* **OBJECTIF 1**: Pouvez-vous réécrire l'extrait sur la Romance de Ténébreuse à partir de « Avis de Cyllan » jusqu'à « de la saga). » inclus, en y remplaçant « saga » par « série » ?

* **TEXTE FOURNI**:
┄┄┄┄┄┄┄┄┄┄┄┄┄┄┄┄┄┄┄┄

Un astronef s'écrase sur une planète inconnue. Les survivants – des pionniers que le vaisseau transportait vers une colonie lointaine – pourront-ils le réparer et repartir vers leur destination initiale ? Ils devront reconstruire les machines nécessaires à partir des matériaux locaux, au risque de détruire l'écologie de la planète.
Certains veulent s'établir sur place et s'adapter à cet environnement étrange. Mais voici que se lèvent des vents apportant avec eux des pollens aux mystérieux pouvoirs. Les hommes de la planète Ténébreuse ne seront plus jamais les mêmes...

 

Avis de Cyllan :

Avant de vous livrer mon avis, faisons le point sur ce qu'est cette saga de science-fiction / fantasy. La Romance de Ténébreuse, c'est une vingtaine de romans (dont les premières publications s'étalent sur trente ans), tous situés dans le même univers mais pas toujours à la même époque. Il est possible de lire certains tomes dans le désordre, les histoires étant différents d'un livre à l'autre (du moins, au début « chronologique » de la saga).
    Il y a différents ordres possibles : la chronologie de l'histoire globale ou la chronologie des dates de parutions. J'ai préféré suivre l'ordre historique pour une meilleure compréhension, selon moi. (Et aussi parce que les intégrales publiées aux éditions Pocket ces dernières années sont organisées de cette manière.)

┄┄┄┄┄┄┄┄┄┄┄┄┄┄┄┄┄┄┄┄

* **DONNÉES**:
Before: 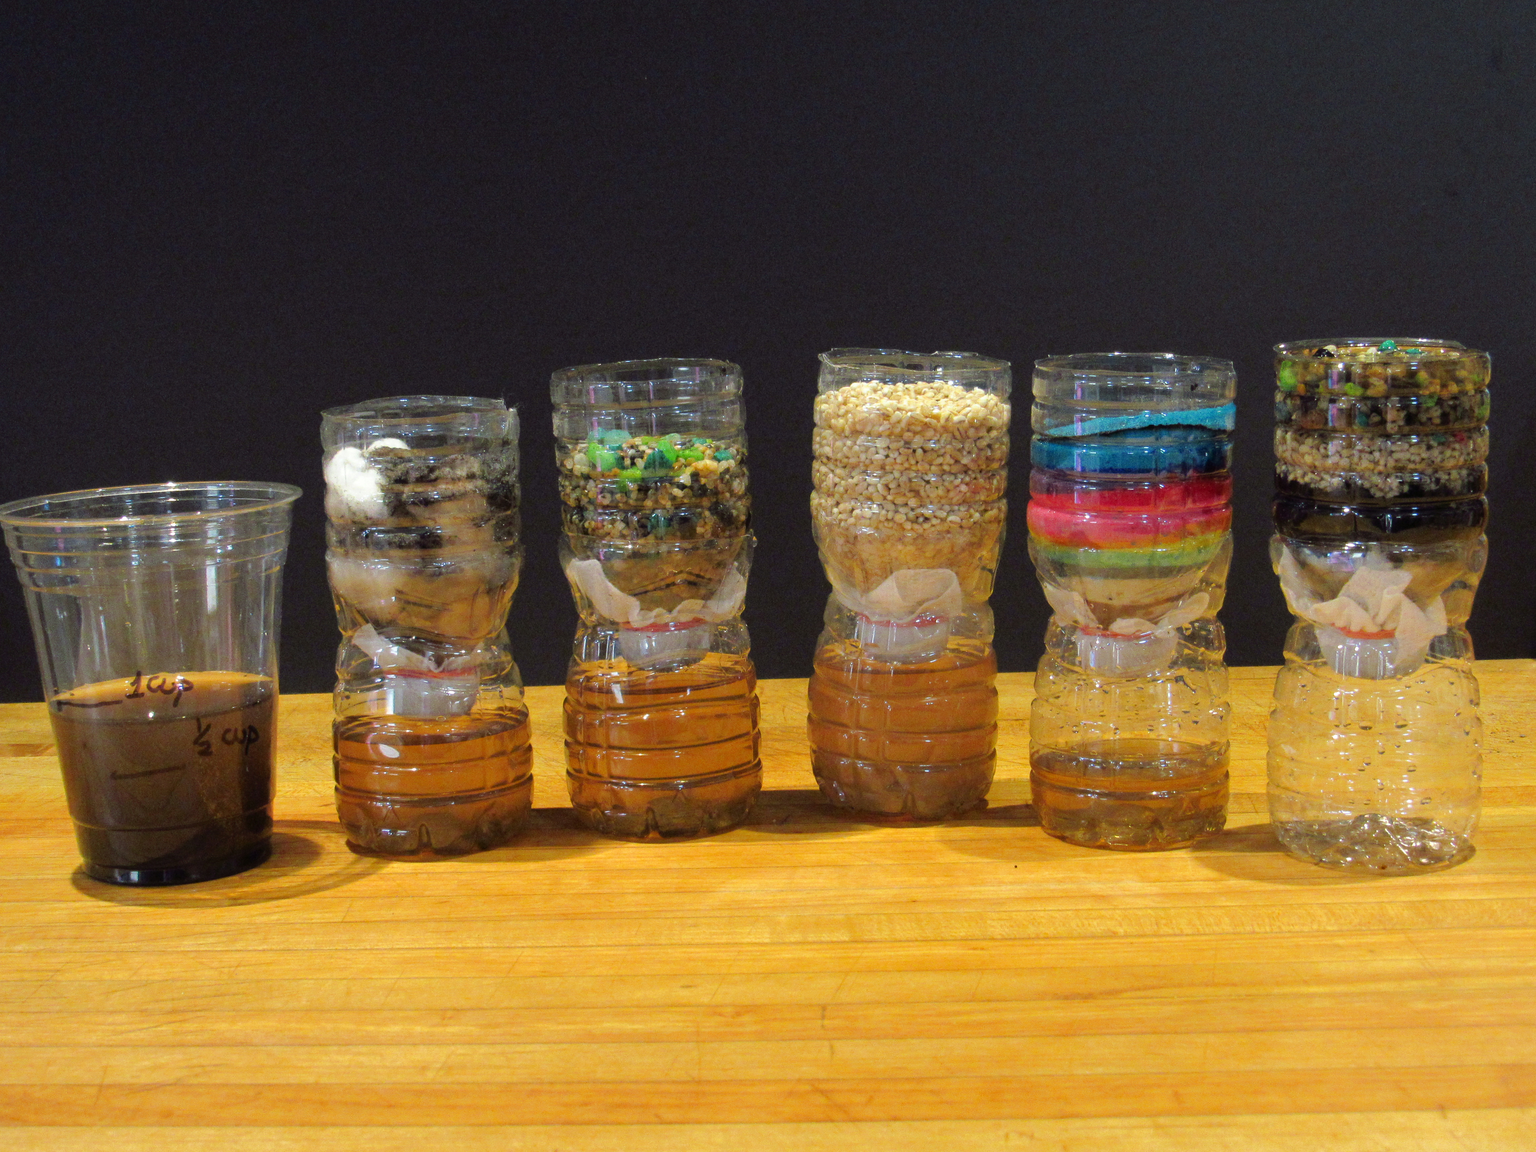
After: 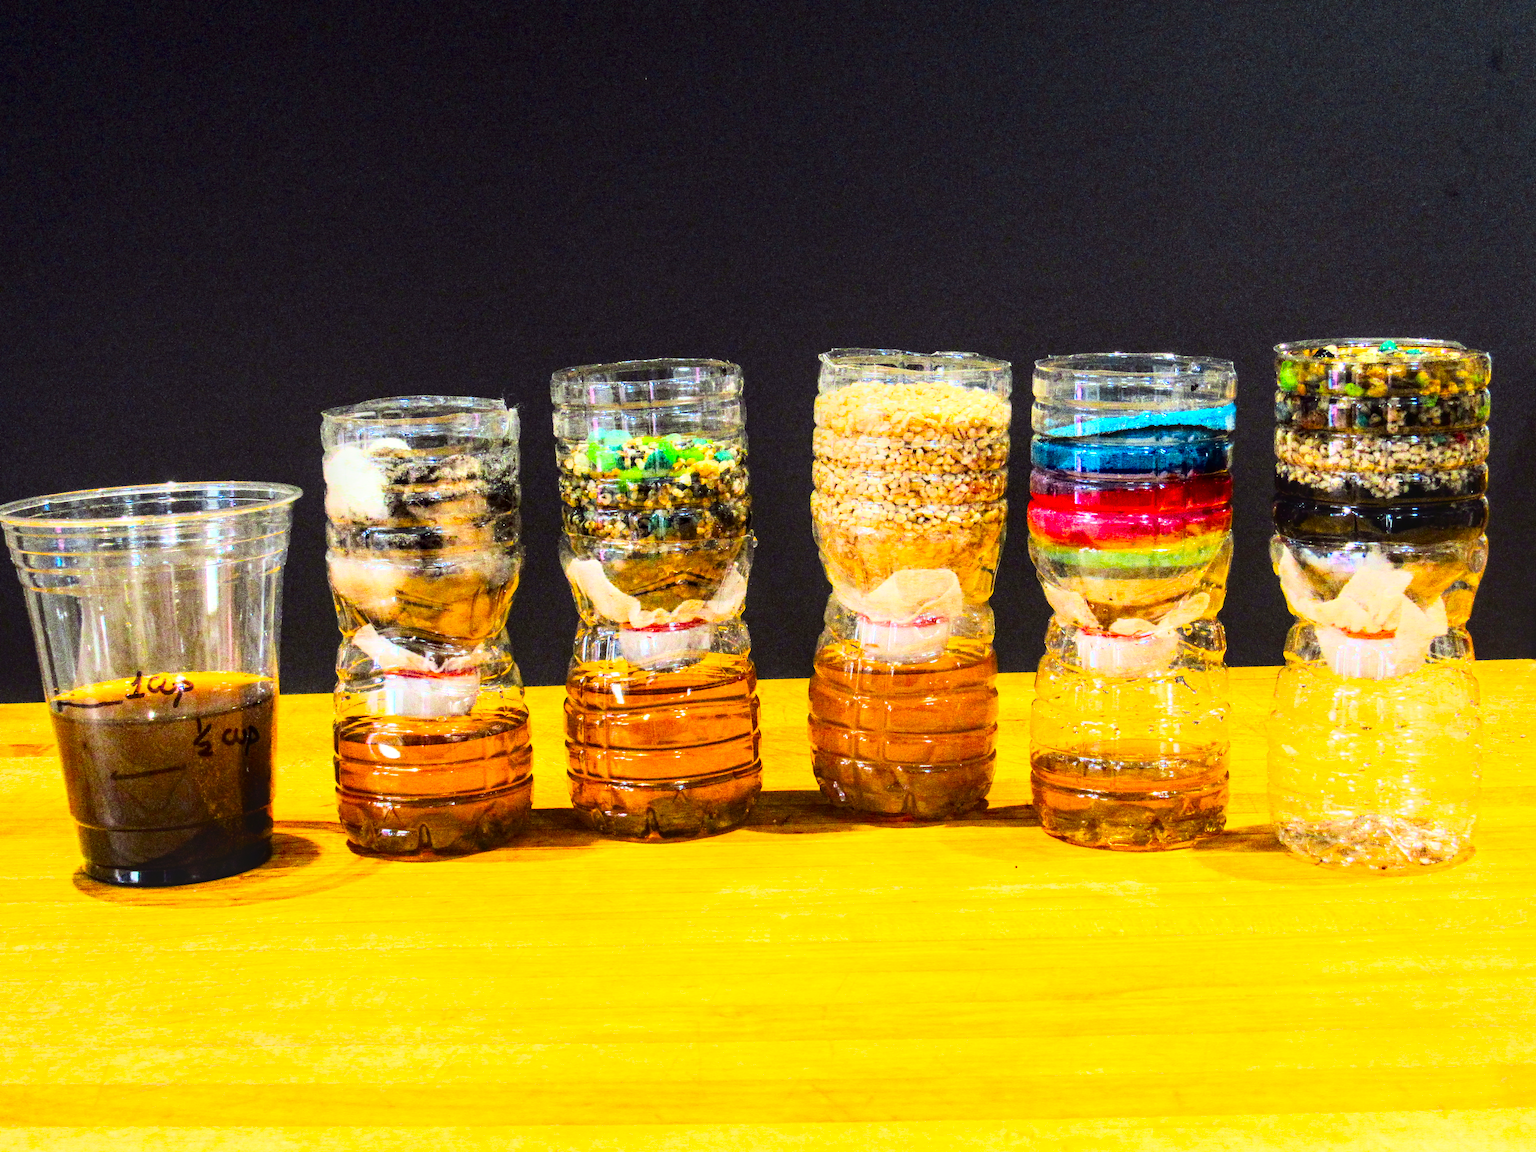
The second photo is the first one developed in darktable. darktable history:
exposure: exposure 0.491 EV, compensate highlight preservation false
contrast brightness saturation: contrast 0.067, brightness -0.125, saturation 0.064
base curve: curves: ch0 [(0, 0) (0.007, 0.004) (0.027, 0.03) (0.046, 0.07) (0.207, 0.54) (0.442, 0.872) (0.673, 0.972) (1, 1)]
color balance rgb: perceptual saturation grading › global saturation 16.925%, saturation formula JzAzBz (2021)
shadows and highlights: shadows 0.223, highlights 41.11
local contrast: on, module defaults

┄┄┄┄┄┄┄┄┄┄┄┄┄┄┄┄┄┄┄┄

* **OBJECTIF 2**: Pouvez-vous reproduire à l'identique chaque ligne des enregistrements ci-dessus, en omettant les images ?

* **RÉPONSE 1**:
Avis de Cyllan :

Avant de vous livrer mon avis, faisons le point sur ce qu'est cette série de science-fiction / fantasy. La Romance de Ténébreuse, c'est une vingtaine de romans (dont les premières publications s'étalent sur trente ans), tous situés dans le même univers mais pas toujours à la même époque. Il est possible de lire certains tomes dans le désordre, les histoires étant différents d'un livre à l'autre (du moins, au début « chronologique » de la série).

* **RÉPONSE 2**:
Before: 
After: 
The second photo is the first one developed in darktable. darktable history:
exposure: exposure 0.491 EV, compensate highlight preservation false
contrast brightness saturation: contrast 0.067, brightness -0.125, saturation 0.064
base curve: curves: ch0 [(0, 0) (0.007, 0.004) (0.027, 0.03) (0.046, 0.07) (0.207, 0.54) (0.442, 0.872) (0.673, 0.972) (1, 1)]
color balance rgb: perceptual saturation grading › global saturation 16.925%, saturation formula JzAzBz (2021)
shadows and highlights: shadows 0.223, highlights 41.11
local contrast: on, module defaults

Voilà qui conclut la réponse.